WHAT IS REQUIRED> Return the lines of the items unchanged, starting with the very first line and going on through the line that contains "Сургутский НТЦ". Include both of those lines.

MATERIAL SHOWN>

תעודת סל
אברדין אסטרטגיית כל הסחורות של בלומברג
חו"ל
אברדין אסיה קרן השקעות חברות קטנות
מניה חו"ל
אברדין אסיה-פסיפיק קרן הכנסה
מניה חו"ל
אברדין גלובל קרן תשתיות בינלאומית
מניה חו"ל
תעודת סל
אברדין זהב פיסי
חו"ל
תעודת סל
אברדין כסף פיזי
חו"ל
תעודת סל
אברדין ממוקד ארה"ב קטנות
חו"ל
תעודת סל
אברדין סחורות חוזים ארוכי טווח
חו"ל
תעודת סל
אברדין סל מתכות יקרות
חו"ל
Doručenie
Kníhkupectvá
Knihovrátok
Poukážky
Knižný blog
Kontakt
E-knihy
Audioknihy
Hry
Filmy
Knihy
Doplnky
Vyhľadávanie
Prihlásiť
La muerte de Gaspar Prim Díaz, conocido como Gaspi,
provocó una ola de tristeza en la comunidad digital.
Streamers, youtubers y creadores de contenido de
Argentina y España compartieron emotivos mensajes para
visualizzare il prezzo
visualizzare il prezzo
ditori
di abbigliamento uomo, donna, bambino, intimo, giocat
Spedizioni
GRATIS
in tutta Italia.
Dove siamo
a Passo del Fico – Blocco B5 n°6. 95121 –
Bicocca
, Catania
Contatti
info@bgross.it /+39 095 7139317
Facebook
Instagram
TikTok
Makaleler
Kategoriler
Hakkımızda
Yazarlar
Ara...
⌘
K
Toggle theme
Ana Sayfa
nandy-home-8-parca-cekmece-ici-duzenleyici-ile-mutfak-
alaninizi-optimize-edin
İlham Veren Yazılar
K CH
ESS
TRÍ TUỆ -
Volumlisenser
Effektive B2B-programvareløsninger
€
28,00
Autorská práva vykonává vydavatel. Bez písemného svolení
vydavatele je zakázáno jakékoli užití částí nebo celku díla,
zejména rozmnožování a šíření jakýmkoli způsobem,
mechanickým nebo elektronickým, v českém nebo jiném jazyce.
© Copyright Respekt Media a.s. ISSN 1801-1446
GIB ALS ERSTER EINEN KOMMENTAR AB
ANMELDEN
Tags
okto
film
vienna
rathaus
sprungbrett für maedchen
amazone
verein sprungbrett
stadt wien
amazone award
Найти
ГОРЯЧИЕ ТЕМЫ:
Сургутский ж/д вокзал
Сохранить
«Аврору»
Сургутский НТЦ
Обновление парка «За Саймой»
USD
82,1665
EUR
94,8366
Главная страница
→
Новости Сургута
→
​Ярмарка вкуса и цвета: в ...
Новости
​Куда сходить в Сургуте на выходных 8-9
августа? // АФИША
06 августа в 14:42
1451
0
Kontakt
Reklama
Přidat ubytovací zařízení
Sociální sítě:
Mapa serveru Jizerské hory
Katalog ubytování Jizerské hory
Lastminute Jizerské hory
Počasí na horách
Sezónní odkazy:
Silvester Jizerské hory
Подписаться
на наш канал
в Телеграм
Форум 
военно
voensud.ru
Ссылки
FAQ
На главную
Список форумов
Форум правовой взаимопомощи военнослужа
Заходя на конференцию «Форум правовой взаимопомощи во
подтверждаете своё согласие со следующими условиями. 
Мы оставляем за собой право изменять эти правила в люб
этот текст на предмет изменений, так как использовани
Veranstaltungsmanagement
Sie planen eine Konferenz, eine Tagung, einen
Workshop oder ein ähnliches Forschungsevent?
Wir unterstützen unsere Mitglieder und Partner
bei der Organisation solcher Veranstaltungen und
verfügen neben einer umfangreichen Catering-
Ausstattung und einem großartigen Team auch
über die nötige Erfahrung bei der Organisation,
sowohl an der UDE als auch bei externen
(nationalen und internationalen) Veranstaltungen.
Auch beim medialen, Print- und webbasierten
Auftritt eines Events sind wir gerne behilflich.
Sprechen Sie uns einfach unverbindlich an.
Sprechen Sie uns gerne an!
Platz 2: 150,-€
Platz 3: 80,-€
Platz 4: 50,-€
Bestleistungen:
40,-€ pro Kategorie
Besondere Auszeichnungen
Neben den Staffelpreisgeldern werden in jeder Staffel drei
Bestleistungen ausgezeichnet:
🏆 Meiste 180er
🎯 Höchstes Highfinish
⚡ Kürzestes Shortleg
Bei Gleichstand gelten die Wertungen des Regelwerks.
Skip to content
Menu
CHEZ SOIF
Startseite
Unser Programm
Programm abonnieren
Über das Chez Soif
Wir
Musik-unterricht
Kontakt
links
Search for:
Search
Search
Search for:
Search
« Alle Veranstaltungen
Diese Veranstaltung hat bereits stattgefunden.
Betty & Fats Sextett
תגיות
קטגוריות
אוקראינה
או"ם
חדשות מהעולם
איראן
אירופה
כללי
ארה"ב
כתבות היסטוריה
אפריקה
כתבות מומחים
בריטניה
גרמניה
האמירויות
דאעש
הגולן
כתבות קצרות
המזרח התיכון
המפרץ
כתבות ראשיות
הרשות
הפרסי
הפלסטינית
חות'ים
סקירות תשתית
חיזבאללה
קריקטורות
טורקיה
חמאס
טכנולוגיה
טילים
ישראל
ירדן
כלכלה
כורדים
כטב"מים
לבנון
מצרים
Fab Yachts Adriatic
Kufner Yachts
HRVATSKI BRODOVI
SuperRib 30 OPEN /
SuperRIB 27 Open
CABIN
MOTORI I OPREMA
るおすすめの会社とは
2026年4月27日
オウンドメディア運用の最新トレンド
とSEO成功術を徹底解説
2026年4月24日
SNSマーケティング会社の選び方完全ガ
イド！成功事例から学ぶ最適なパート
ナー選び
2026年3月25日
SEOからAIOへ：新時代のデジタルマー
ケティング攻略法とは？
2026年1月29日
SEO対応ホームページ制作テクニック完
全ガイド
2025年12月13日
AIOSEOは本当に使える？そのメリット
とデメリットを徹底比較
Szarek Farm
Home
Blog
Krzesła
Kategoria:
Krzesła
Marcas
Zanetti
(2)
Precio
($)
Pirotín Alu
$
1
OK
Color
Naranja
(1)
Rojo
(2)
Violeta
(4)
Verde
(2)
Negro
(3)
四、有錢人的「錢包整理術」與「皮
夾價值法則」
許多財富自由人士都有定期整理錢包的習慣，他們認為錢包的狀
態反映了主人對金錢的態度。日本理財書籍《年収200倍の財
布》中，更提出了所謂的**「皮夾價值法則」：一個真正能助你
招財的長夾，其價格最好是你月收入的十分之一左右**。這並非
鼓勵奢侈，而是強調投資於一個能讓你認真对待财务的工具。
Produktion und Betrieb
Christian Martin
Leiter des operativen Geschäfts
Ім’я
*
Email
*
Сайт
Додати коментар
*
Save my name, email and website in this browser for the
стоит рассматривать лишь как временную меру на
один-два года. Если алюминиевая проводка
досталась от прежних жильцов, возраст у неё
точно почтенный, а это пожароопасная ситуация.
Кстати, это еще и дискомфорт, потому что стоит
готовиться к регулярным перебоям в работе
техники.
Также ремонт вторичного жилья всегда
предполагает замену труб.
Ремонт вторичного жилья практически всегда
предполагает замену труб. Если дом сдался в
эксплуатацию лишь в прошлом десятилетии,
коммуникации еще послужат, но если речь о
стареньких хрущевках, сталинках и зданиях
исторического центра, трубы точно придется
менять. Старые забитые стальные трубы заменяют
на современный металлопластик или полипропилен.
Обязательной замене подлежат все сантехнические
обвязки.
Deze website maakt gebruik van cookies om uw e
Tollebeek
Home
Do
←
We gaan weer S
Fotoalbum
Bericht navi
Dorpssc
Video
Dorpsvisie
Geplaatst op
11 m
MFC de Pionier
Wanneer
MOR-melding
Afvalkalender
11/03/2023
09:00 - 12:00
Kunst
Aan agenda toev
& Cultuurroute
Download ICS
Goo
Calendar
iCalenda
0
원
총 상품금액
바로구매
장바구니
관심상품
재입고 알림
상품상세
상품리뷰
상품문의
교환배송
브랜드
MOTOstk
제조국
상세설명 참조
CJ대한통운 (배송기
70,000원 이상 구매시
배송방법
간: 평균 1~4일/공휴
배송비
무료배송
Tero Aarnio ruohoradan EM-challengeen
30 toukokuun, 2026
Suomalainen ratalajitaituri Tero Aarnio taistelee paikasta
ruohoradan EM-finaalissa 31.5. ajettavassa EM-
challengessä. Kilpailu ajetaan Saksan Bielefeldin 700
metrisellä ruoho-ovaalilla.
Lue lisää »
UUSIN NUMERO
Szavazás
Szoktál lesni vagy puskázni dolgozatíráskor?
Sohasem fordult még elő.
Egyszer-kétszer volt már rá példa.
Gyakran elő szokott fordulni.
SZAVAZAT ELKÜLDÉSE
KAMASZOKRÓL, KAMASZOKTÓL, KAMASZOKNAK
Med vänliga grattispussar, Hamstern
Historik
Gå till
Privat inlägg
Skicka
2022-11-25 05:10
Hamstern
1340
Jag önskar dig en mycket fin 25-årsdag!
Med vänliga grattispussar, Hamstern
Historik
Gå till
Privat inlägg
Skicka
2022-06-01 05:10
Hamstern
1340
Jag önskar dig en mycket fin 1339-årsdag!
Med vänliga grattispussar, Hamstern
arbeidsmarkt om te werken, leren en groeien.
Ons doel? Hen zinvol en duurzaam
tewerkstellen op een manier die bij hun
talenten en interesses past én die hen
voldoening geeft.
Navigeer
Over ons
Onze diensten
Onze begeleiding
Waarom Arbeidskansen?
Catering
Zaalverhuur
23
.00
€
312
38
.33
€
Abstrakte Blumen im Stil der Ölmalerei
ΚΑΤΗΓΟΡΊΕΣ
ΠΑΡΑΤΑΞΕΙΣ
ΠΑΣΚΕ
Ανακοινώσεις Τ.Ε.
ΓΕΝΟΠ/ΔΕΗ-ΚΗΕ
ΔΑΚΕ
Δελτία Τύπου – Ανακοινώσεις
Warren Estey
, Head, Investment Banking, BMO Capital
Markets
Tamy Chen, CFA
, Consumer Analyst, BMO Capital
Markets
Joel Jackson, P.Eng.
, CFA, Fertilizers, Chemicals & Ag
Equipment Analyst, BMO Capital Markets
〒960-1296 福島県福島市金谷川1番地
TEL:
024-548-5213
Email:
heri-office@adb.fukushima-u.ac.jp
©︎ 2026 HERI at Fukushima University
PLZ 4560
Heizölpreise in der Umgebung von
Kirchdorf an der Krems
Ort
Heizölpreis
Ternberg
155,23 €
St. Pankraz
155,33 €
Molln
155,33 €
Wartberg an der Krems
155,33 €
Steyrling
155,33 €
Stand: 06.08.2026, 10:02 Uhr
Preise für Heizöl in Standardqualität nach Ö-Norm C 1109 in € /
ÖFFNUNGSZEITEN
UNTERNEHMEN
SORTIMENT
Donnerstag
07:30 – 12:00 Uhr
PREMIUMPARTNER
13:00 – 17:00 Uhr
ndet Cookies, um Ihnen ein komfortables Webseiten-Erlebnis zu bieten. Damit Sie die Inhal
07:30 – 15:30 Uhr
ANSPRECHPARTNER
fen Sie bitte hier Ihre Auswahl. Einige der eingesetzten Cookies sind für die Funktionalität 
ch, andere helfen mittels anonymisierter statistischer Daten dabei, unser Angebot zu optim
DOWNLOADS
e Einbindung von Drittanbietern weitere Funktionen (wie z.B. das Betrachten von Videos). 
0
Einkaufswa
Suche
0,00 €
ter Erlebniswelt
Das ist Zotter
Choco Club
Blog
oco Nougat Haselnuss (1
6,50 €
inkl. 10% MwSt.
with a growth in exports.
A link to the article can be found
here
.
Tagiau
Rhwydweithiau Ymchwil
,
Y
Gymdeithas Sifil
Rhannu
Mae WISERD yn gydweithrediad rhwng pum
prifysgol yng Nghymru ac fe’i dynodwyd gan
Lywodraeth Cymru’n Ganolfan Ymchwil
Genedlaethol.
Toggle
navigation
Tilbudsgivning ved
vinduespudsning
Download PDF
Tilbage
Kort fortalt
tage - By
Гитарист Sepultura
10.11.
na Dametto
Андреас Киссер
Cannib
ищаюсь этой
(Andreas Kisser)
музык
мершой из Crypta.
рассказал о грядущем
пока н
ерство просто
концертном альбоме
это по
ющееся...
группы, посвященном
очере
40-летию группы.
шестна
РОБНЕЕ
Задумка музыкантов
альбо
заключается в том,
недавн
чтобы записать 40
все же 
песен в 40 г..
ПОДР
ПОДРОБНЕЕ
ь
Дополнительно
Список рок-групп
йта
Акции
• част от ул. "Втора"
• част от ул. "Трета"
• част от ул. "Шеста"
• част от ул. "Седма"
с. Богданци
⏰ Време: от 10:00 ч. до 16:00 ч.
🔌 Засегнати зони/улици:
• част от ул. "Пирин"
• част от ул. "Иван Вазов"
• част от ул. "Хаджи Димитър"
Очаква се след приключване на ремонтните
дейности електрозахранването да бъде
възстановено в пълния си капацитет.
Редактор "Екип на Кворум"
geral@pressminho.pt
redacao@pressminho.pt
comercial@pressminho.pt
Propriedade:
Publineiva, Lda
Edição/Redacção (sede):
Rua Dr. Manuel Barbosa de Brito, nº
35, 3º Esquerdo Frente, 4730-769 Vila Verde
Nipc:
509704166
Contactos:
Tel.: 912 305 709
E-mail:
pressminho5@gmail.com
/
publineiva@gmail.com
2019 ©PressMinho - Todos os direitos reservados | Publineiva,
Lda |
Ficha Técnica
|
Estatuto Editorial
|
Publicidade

ANSWER BOX>
תעודת סל
אברדין אסטרטגיית כל הסחורות של בלומברג
חו"ל
אברדין אסיה קרן השקעות חברות קטנות
מניה חו"ל
אברדין אסיה-פסיפיק קרן הכנסה
מניה חו"ל
אברדין גלובל קרן תשתיות בינלאומית
מניה חו"ל
תעודת סל
אברדין זהב פיסי
חו"ל
תעודת סל
אברדין כסף פיזי
חו"ל
תעודת סל
אברדין ממוקד ארה"ב קטנות
חו"ל
תעודת סל
אברדין סחורות חוזים ארוכי טווח
חו"ל
תעודת סל
אברדין סל מתכות יקרות
חו"ל
Doručenie
Kníhkupectvá
Knihovrátok
Poukážky
Knižný blog
Kontakt
E-knihy
Audioknihy
Hry
Filmy
Knihy
Doplnky
Vyhľadávanie
Prihlásiť
La muerte de Gaspar Prim Díaz, conocido como Gaspi,
provocó una ola de tristeza en la comunidad digital.
Streamers, youtubers y creadores de contenido de
Argentina y España compartieron emotivos mensajes para
visualizzare il prezzo
visualizzare il prezzo
ditori
di abbigliamento uomo, donna, bambino, intimo, giocat
Spedizioni
GRATIS
in tutta Italia.
Dove siamo
a Passo del Fico – Blocco B5 n°6. 95121 –
Bicocca
, Catania
Contatti
info@bgross.it /+39 095 7139317
Facebook
Instagram
TikTok
Makaleler
Kategoriler
Hakkımızda
Yazarlar
Ara...
⌘
K
Toggle theme
Ana Sayfa
nandy-home-8-parca-cekmece-ici-duzenleyici-ile-mutfak-
alaninizi-optimize-edin
İlham Veren Yazılar
K CH
ESS
TRÍ TUỆ -
Volumlisenser
Effektive B2B-programvareløsninger
€
28,00
Autorská práva vykonává vydavatel. Bez písemného svolení
vydavatele je zakázáno jakékoli užití částí nebo celku díla,
zejména rozmnožování a šíření jakýmkoli způsobem,
mechanickým nebo elektronickým, v českém nebo jiném jazyce.
© Copyright Respekt Media a.s. ISSN 1801-1446
GIB ALS ERSTER EINEN KOMMENTAR AB
ANMELDEN
Tags
okto
film
vienna
rathaus
sprungbrett für maedchen
amazone
verein sprungbrett
stadt wien
amazone award
Найти
ГОРЯЧИЕ ТЕМЫ:
Сургутский ж/д вокзал
Сохранить
«Аврору»
Сургутский НТЦ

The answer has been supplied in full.